PT Bukit Asam Tbk (Persero) atau PTBA yang selama ini memasok batu bara untuk Pembangkit Listrik Tenaga Uap (PLTU) pun mulai beralih melirik bisnis lain. Salah satunya ke proyek pembangunan Pembangkit Listrik Tenaga Surya (PLTS).
Direktur Utama PTBA Arviyan Arifin mengatakan, PLTS yang sudah bangun perseroan berada di atap gedung Airport Operation Control Center (AOCC) Bandara Soekarno-Hatta, Cengkareng, yang dikelola PT Angkasa Pura II (Persero). PTBA menggandeng anak usaha dari PT LEN Industri yaitu PT Surya Energi Indonesia.

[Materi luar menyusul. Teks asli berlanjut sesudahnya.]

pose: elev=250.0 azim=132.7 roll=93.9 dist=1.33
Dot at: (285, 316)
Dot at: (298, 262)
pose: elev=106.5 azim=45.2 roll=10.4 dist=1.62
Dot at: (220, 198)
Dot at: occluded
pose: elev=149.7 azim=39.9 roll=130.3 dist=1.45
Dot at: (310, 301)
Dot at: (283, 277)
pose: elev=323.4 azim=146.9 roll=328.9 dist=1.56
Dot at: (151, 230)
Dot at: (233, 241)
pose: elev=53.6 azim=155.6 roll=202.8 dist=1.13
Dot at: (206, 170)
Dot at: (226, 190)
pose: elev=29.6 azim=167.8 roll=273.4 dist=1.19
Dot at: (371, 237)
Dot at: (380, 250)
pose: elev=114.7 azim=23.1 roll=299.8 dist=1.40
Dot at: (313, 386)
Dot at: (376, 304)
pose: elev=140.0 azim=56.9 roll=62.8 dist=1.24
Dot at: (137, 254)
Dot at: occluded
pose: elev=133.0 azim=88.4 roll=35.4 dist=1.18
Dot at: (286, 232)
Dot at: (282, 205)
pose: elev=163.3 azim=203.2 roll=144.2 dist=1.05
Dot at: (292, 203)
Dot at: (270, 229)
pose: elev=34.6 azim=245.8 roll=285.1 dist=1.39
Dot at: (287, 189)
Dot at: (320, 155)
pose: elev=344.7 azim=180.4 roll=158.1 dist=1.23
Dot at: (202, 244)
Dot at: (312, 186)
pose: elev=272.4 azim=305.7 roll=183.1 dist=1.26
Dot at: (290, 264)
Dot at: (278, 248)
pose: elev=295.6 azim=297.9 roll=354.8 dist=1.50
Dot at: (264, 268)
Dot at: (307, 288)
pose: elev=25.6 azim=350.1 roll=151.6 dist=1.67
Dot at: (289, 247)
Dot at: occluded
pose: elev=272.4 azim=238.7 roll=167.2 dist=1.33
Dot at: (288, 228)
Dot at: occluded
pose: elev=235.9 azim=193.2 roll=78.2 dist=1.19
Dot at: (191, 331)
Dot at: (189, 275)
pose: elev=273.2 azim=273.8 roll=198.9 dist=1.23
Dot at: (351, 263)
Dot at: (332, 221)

"Kita sudah mulai dengan AP II di Cengkareng sehingga sebagian listriknya dari PLTS. Kita sudah resmikan gunakan tenaga surya oleh PTBA dan kita jajaki bandara lainnya," kata Arviyan dalam diskusi virtual, Rabu (21/10).
Di Gedung AOCC, PTBA menggunakan sebanyak 720 solar panel system dengan photovoltaics berkapasitas maksimal 241 kilowatt per peak (kWp). Selain bandara, PTBA juga membidik lokasi area jalan tol yang dikelola PT Jasa Marga Tbk (JSMR) untuk dibangun PLTS dan memanfaatkan area di sekitar Danau Toba yang dikelola PT Indonesia Asahan Aluminium (Persero).
Selain lokasi komersial yang dimiliki tiga BUMN, PTBA juga bakal membangun PLTS di lahan pasca tambang perseroan. Dua di antaranya di Ombilin dan Tanjung Enim.
Di Ombilin, Sawahlunto, luas area pasca tambang mencapai 2.000 hektare. Kata dia, kalau 1.000 hektare bisa dimanfaatkan untuk PLTS, bisa menghasilkan listrik 1.000 mWp. Di Tanjung Enim area pasca tambangnya ada 95.000 hektare, kalau dipakai 5.000 hektare bisa menghasilkan 5.000 mWp.
"Persoalannya adalah bagaimana insentifnya pemerintah untuk pengembangan tenaga surya ini," ungkap dia.